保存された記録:
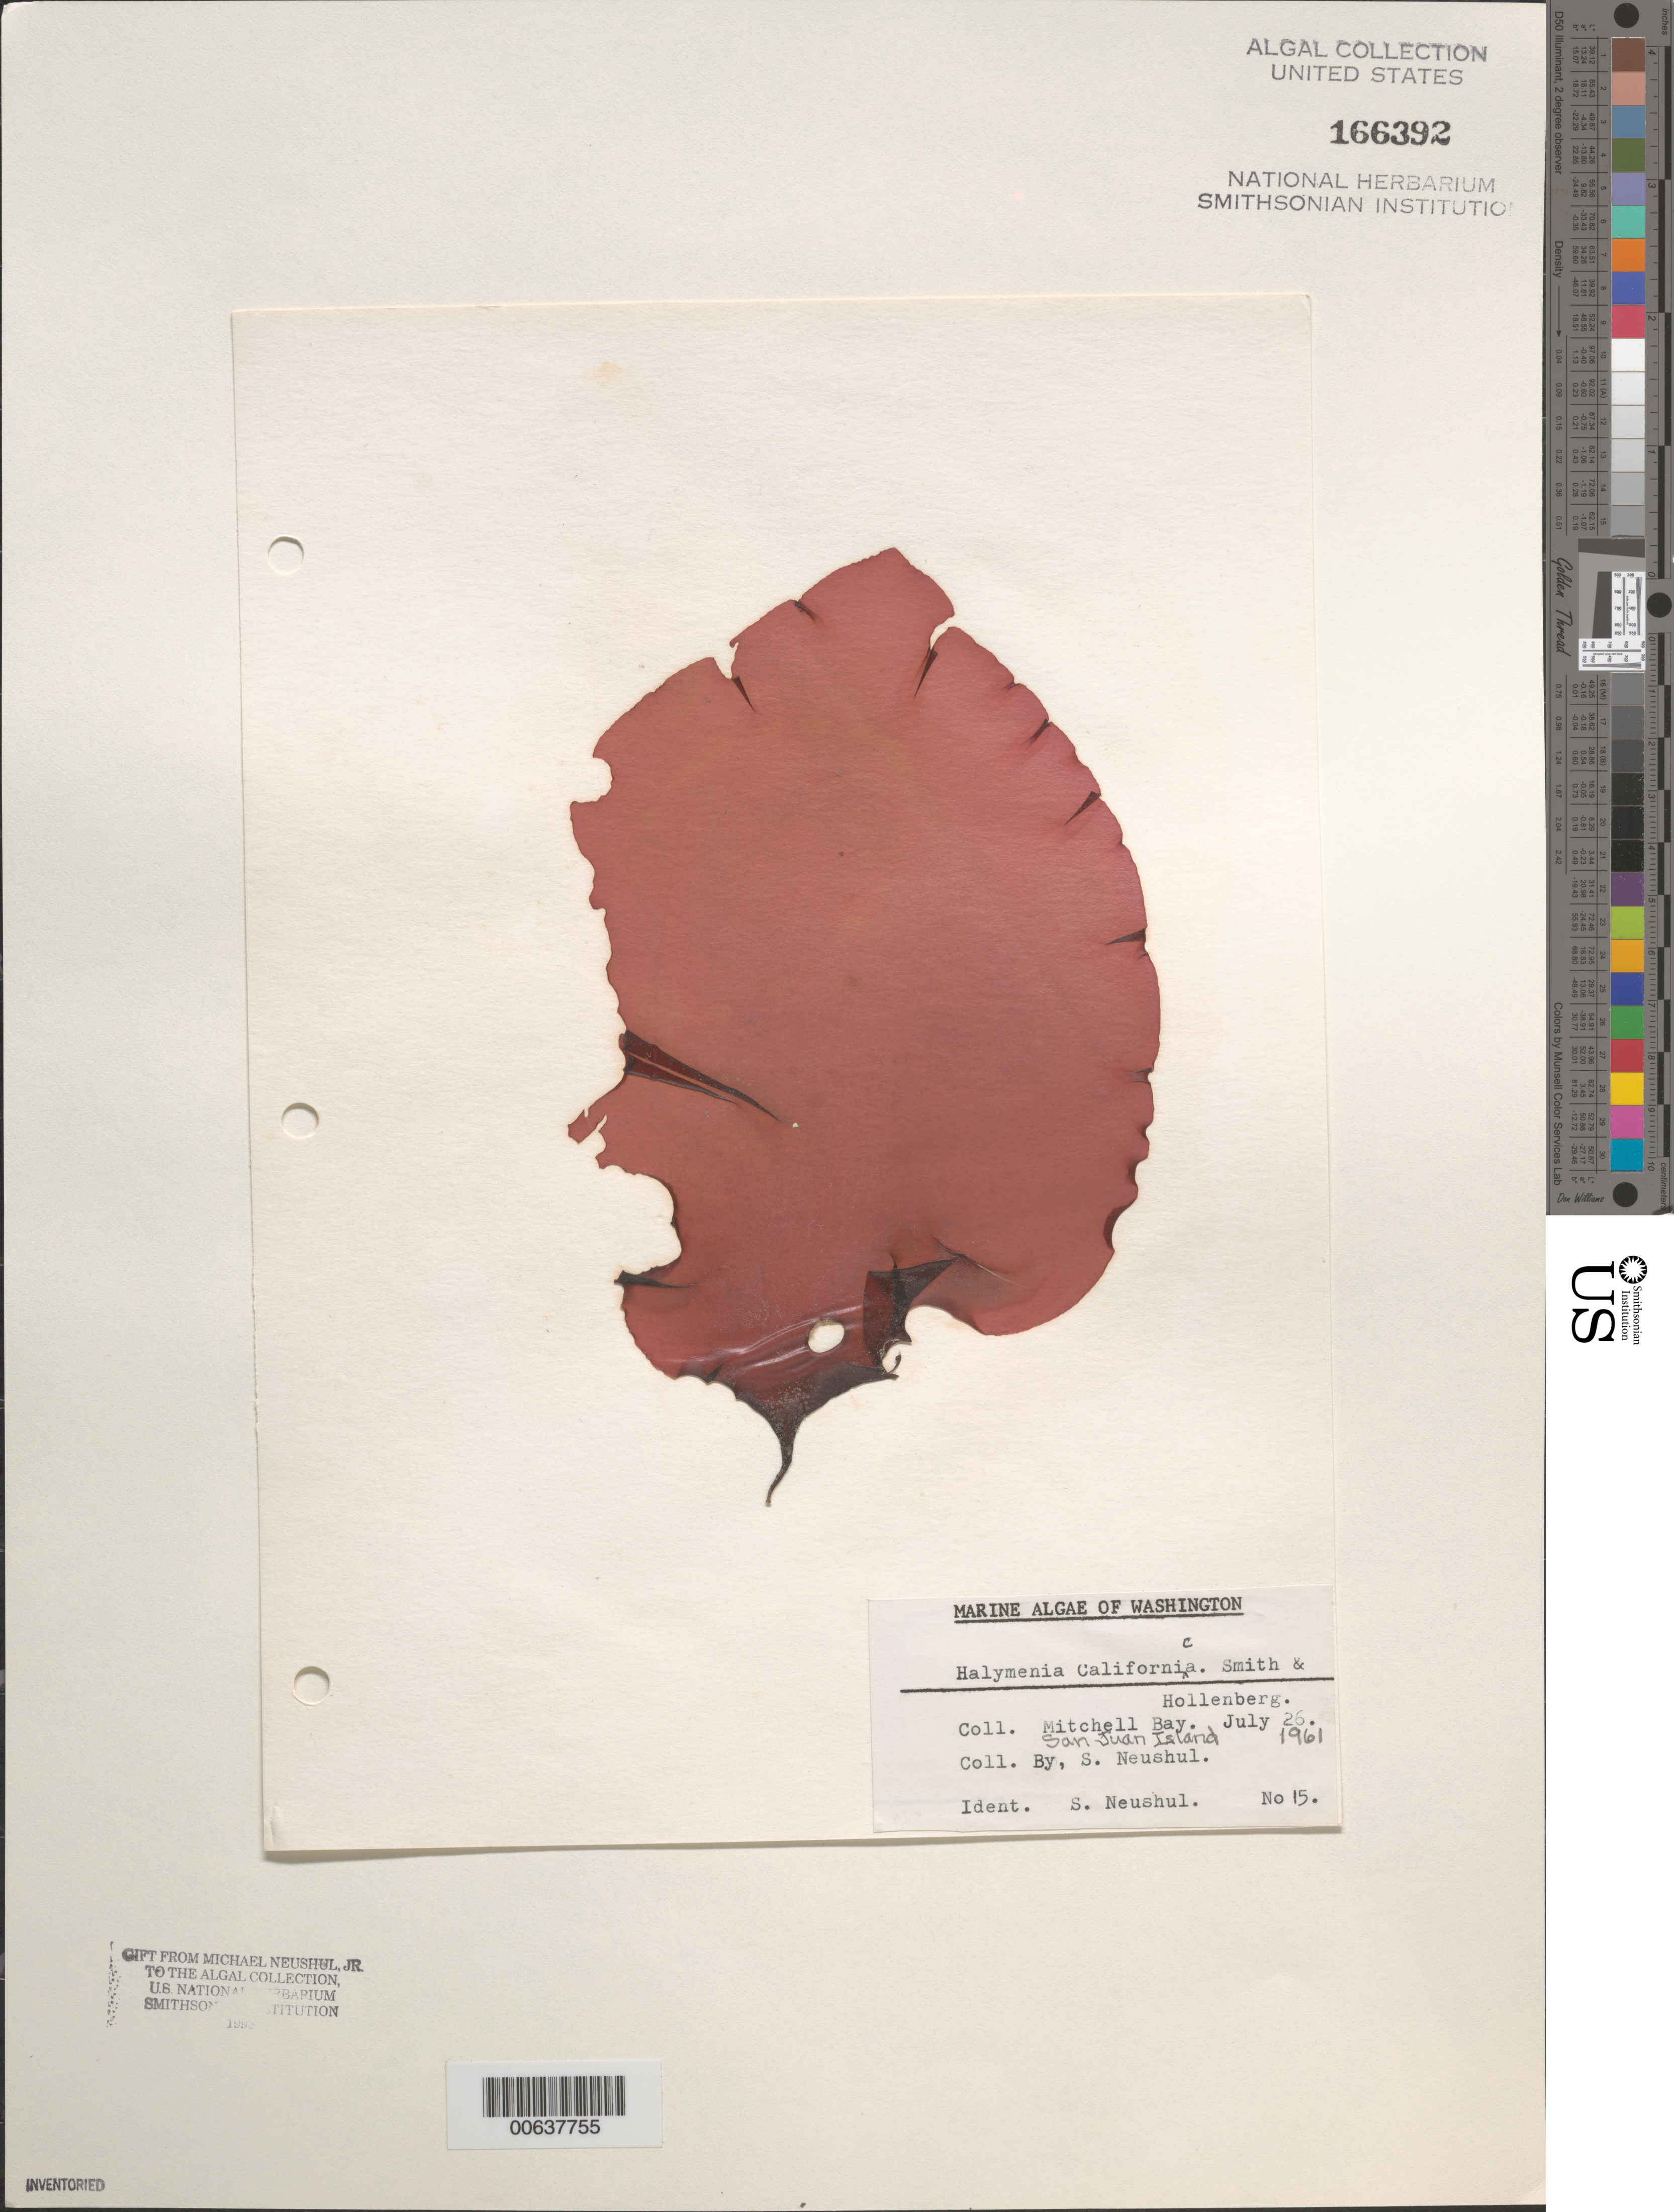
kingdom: Plantae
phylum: Rhodophyta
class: Florideophyceae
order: Halymeniales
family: Halymeniaceae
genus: Halymenia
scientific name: Halymenia californica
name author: G.M. Sm. & Hollenb.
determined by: Neushul, S.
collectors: S. Neushul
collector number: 15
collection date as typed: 26 Jul 1961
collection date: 1961-07-26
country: United States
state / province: Washington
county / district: San Juan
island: San Juan Island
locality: Mitchell Bay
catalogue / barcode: US 166392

課題の目的:
上のデータのうち、「name author: G.M. Sm. & Hollenb.」を含む行からデータの最後の行までを、両端の行も含め空行を除いて番号付きリストに並べ直してもらえますか？

解答例:
1. name author: G.M. Sm. & Hollenb.
2. determined by: Neushul, S.
3. collectors: S. Neushul
4. collector number: 15
5. collection date as typed: 26 Jul 1961
6. collection date: 1961-07-26
7. country: United States
8. state / province: Washington
9. county / district: San Juan
10. island: San Juan Island
11. locality: Mitchell Bay
12. catalogue / barcode: US 166392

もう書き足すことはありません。